------ EXCERPTED PASSAGE

Later that day, the victim was examined by Holly West, a certified sexual assault nurse examiner. West testified that the victim stated to her that Payne had called her upstairs to his bedroom, threw her on the bed so that she was lying on her stomach, placed lotion or some similar substance on his penis, and placed his penis into her bottom. West testified that upon examination she found that the victim had friability, or small tissue tears with a spoke-like pattern, in one area of the anus. West further testified that the tissue around the anus was red as opposed to its normally pink color. Additionally, West testified that these types of injuries would heal within a 48-hour period and that her medical findings were consistent with the victim's allegations of abuse.
Considering the evidence in the light most favorable to the jury's verdict, sufficient evidence was presented to authorize the jury to find Payne guilty of aggravated child molestation and child molestation. Although the acts of aggravated child molestation and child molestation occurred on the same day and at the same time and place, they did not merge. There was testimony at trial from the victim, and from Detective Smith and West relating the victim's statements to them, that Payne placed his penis on the victim's anus thereby proving the aggravated child molestation charge. At trial, even though the victim did not testify to Payne grabbing her buttocks, Detective Smith testified that the victim told him that Payne grabbed her buttocks before Payne threw her onto the bed and touched her anus with his penis, thereby proving the child molestation charge. None of the evidence supporting each of these charges was “used up” in proving the other charge. See Rudisail v. State, 265 Ga.App. 293, 295(2), 593 S.E.2d 747 (2004); Minter v. State, 245 Ga.App. 327, 329-330(2), (4), 537 S.E.2d 769 (2000).

------------
------ GIVEN ENTRIES

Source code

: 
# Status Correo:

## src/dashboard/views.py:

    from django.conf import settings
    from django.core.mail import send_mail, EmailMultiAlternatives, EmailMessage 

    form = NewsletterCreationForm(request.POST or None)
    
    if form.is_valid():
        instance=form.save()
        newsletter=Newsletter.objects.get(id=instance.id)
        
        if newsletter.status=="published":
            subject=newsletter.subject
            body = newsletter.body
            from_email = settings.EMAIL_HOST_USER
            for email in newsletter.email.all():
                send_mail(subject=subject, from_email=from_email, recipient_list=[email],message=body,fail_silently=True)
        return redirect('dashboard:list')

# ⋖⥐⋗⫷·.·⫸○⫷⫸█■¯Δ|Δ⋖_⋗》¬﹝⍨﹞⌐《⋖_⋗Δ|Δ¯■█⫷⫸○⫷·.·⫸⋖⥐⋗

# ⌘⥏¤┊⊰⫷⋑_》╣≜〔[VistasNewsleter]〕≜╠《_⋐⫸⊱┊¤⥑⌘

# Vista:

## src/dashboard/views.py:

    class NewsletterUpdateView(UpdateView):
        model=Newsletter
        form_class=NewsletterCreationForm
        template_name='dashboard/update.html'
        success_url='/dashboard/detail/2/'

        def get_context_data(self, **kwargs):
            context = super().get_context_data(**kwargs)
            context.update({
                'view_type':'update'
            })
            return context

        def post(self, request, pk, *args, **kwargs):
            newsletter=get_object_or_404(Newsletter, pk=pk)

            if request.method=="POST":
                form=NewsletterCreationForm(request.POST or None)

------------

> **EXERCISE SET**
A. Extract from the court opinion excerpt the passage from "Later that day, the" up to and including "allegations of abuse.".
B. According to the court opinion excerpt, what is Holly West's professional qualification?

> **TASK-BY-TASK RESULTS**
A.
Later that day, the victim was examined by Holly West, a certified sexual assault nurse examiner. West testified that the victim stated to her that Payne had called her upstairs to his bedroom, threw her on the bed so that she was lying on her stomach, placed lotion or some similar substance on his penis, and placed his penis into her bottom. West testified that upon examination she found that the victim had friability, or small tissue tears with a spoke-like pattern, in one area of the anus. West further testified that the tissue around the anus was red as opposed to its normally pink color. Additionally, West testified that these types of injuries would heal within a 48-hour period and that her medical findings were consistent with the victim's allegations of abuse.

B. She is a certified sexual assault nurse examiner.